Silver Bullet has ably expressed the common atheistic retort that this creation simply cannot be the product of a loving and powerful God because there is just too much evil afoot. It is a serious argument. Indeed, it strikes me as the most significant argument against theism, bar none. And yet I also believe it is a fundamentally unsuccessful argument.
Why?
A rich world or a simple one?
God could have created a world with rocks and stars and dust and light and a lot of empty space. He could even have thrown in some bacteria. It would be a good creation and it would have no suffering. But it would also be in certain respects critically impoverished for it would be a creation utterly lacking in creatures with minds, intelligence, sentient awareness, the ability of creatures to develop their character, grow, and move from being self-centered to other-centered.

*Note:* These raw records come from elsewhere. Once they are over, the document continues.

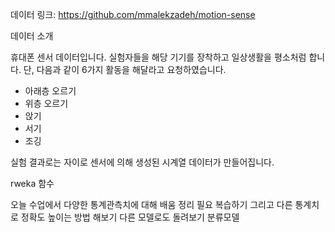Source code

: 데이터 링크: https://github.com/mmalekzadeh/motion-sense

데이터 소개

휴대폰 센서 데이터입니다. 실험자들을 해당 기기를 장착하고 일상생활을 평소처럼 합니다.
단, 다음과 같이 6가지 활동을 해달라고 요청하였습니다.

- 아래층 오르기
- 위층 오르기
- 앉기
- 서기
- 조깅
 
실험 결과로는 자이로 센서에 의해 생성된 시계열 데이터가 만들어집니다.



rweka 함수 


오늘 수업에서 다양한 통계관측치에 대해 배움
정리 필요
복습하기
그리고 다른 통계치로 정확도 높이는 방법 해보기
다른 모델로도 돌려보기
분류모델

So we might say, oh give us the rich world, the full meal deal, the one with minds and free will, sentient awareness, growth and the rest. Except that this world has a shadow side. Yes a shot of Tabasco will liven up your meal, but wait till it hits your nasal passages. And wait till those sentient creatures, and especially the ones with free will, start making decisions that bring them into collision with the rocks and stars and dust and light and ultimately with each other. With growing horror we realize that the richness of this world comes at an enormous cost. And so we can’t help but ask the question: should God simply have created the world of rocks and stars and dust and light and space but no minds? Did it cost too much? Are we better off with a simple world with no capacity for suffering or growth?
This is the crucial dividing line. Silver Bullet and other atheists seem to say “God should have created a simple world with no minds rather than a world with freely moving minds that cause and are subjected to great suffering.” And it seems to me that this is not right. I don’t share that intuition at all. As hard as life can be sometimes, I think most of us would say that we’d rather be a human person in this rich world than a mere bacterium in a simple world, even though we recognize all the pain and suffering that inevitably comes with this world.
Watching a great film
Let’s think of it from another angle. Think of the creation as the Greatest Show of all Time (far exceeding the greatest show on earth). We are now 13.8 billion years into the show and some of us in the audience are saying “It wasn’t worth it! Stop the movie! The filmmaker cannot possibly redeem the things we’ve seen.”
But you and I are the lowliest of cinematic children. And this filmmaker has cleaned up at the Academy Awards every year as far back as the awards go. So let us not be too quick to judge that the next reel of film cannot possibly redeem the darker moments of the script thus far.